前半部では、それぞれの社会ごとに、通常の設定解説と、架空世界内の年長者が若年者に社会について語ったことという体裁の『父が教えてくれたこと』の二つで構成されている。その解説は、衣食住、法律、慣習、異邦人の扱いなどロールプレイの指針として十分な物である。また『父が教えてくれたこと』という形式は、雰囲気づくりの上でも、キャラクター個人の視点を理解する上でも非常に効果的である。
後半部は、基本ルールにあった汎用のキャラクター作成経歴表をグローランサ用に手を加えた物である。
・ジェナーテラブック
ジェナーテラ大陸のワールドガイド。各地の地名、民族、社会形態、著名な人物、言語を網羅している。さらに、シナリオヒントになる各地方毎のイベントと、英雄戦争の予言も収録されている。
その分量は圧倒的で、場所や人物の解説も非常に個性的であるが、広範な地域を扱うために一つ一つの場所や人物についての解説は簡単な物にとどまっている。ある程度努力して記述の内容をユーザーが膨らませたり、具体的なデータを用意すれば十分実用に耐えうるが、それよりも『ゆりかご河』『太陽領』といった地域別サプリメントを利用した方がずっと効率的なのも事実だろう。
・ワールドマップ
ジェナーテラ大陸の巨大な全体地図。
グローランサ全体の地理、民族、文化面の総合的な資料として非常に充実している。プレイヤーも、『ジェナーテラ・プレイヤーブック』にはぜひとも目を通すべきだろう。

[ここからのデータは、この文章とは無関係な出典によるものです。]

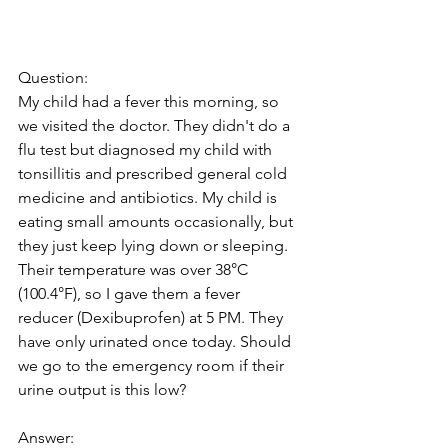
Question: 
My child had a fever this morning, so 
we visited the doctor. They didn't do a 
flu test but diagnosed my child with 
tonsillitis and prescribed general cold 
medicine and antibiotics. My child is 
eating small amounts occasionally, but 
they just keep lying down or sleeping. 
Their temperature was over 38°C 
(100.4°F), so I gave them a fever 
reducer (Dexibuprofen) at 5 PM. They 
have only urinated once today. Should 
we go to the emergency room if their 
urine output is this low?
Answer: 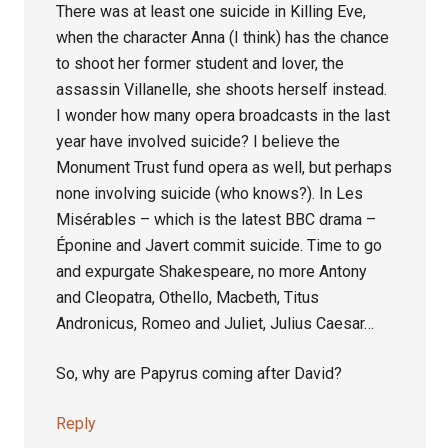
There was at least one suicide in Killing Eve,
when the character Anna (I think) has the chance
to shoot her former student and lover, the
assassin Villanelle, she shoots herself instead.
I wonder how many opera broadcasts in the last
year have involved suicide? I believe the
Monument Trust fund opera as well, but perhaps
none involving suicide (who knows?). In Les
Misérables – which is the latest BBC drama –
Éponine and Javert commit suicide. Time to go
and expurgate Shakespeare, no more Antony
and Cleopatra, Othello, Macbeth, Titus
Andronicus, Romeo and Juliet, Julius Caesar…
So, why are Papyrus coming after David?
Reply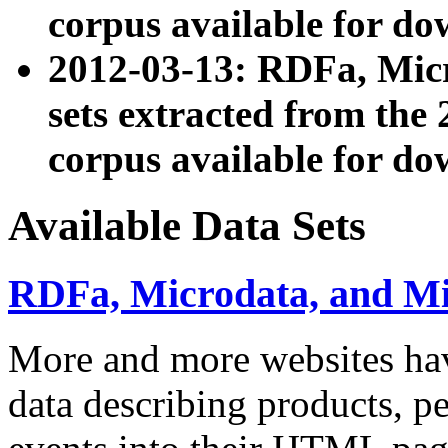
corpus available for do
2012-03-13: RDFa, Mic
sets extracted from t
corpus available for do
Available Data Sets
RDFa, Microdata, and M
More and more websites hav
data describing products, pe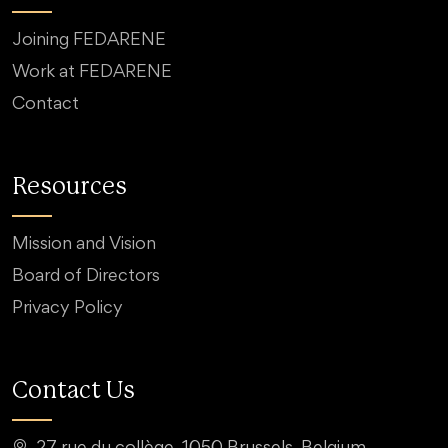
Joining FEDARENE
Work at FEDARENE
Contact
Resources
Mission and Vision
Board of Directors
Privacy Policy
Contact Us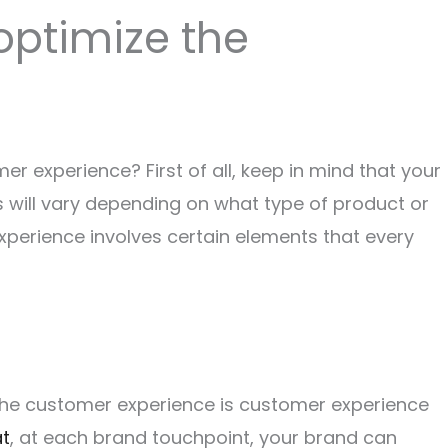
optimize the
r experience? First of all, keep in mind that your
 will vary depending on what type of product or
experience involves certain elements that every
the customer experience is customer experience
at
, at each brand touchpoint, your brand can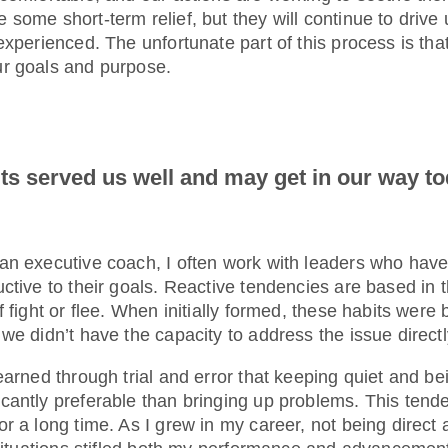
some short-term relief, but they will continue to drive u
experienced. The unfortunate part of this process is tha
ur goals and purpose.
ts served us well and may get in our way t
an executive coach, I often work with leaders who have
uctive to their goals. Reactive tendencies are based i
 fight or flee. When initially formed, these habits were b
we didn’t have the capacity to address the issue directl
earned through trial and error that keeping quiet and be
cantly preferable than bringing up problems. This ten
r a long time. As I grew in my career, not being direct 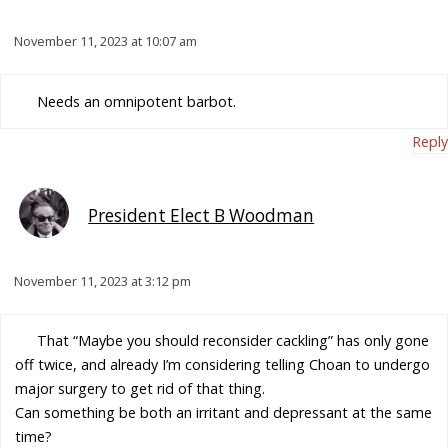
November 11, 2023 at 10:07 am
Needs an omnipotent barbot.
Reply
President Elect B Woodman
November 11, 2023 at 3:12 pm
That “Maybe you should reconsider cackling” has only gone
off twice, and already I’m considering telling Choan to undergo
major surgery to get rid of that thing.
Can something be both an irritant and depressant at the same
time?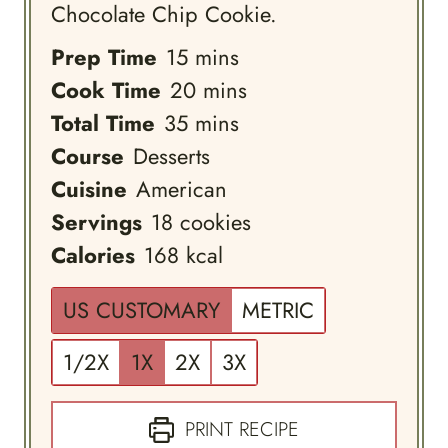
Chocolate Chip Cookie.
minutes
Prep Time
15
mins
minutes
Cook Time
20
mins
minutes
Total Time
35
mins
Course
Desserts
Cuisine
American
Servings
18
cookies
Calories
168
kcal
US CUSTOMARY
METRIC
1/2X
1X
2X
3X
PRINT RECIPE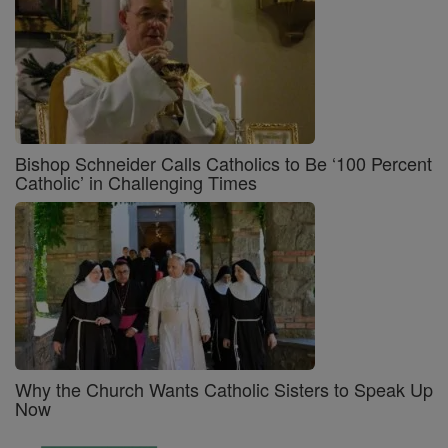
Bishop Schneider Calls Catholics to Be ‘100 Percent
Catholic’ in Challenging Times
Why the Church Wants Catholic Sisters to Speak Up
Now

個別の場所や人物は量こそ多いものの一つ一つの説明が少ないのは残念だが、それはこのサプリメントの方針を考えればやむを得ない事だろうし、そうした物が必要なら、プラックス地方なら『ゆりかご河』、ドラゴンパス地方なら『ルーンクエスト90S』と『ドラゴンアトラス』を購入する事をお薦めする。
イラストに関して言えば、草薙琢人氏による日本語版独自のボックスアートは相変わらず素晴らしいが、その他の英語版のものを使用したイラストは、人物の扮装の説明など最低限の必要事項は満たしてはいるが、質が高いとはとても言えない。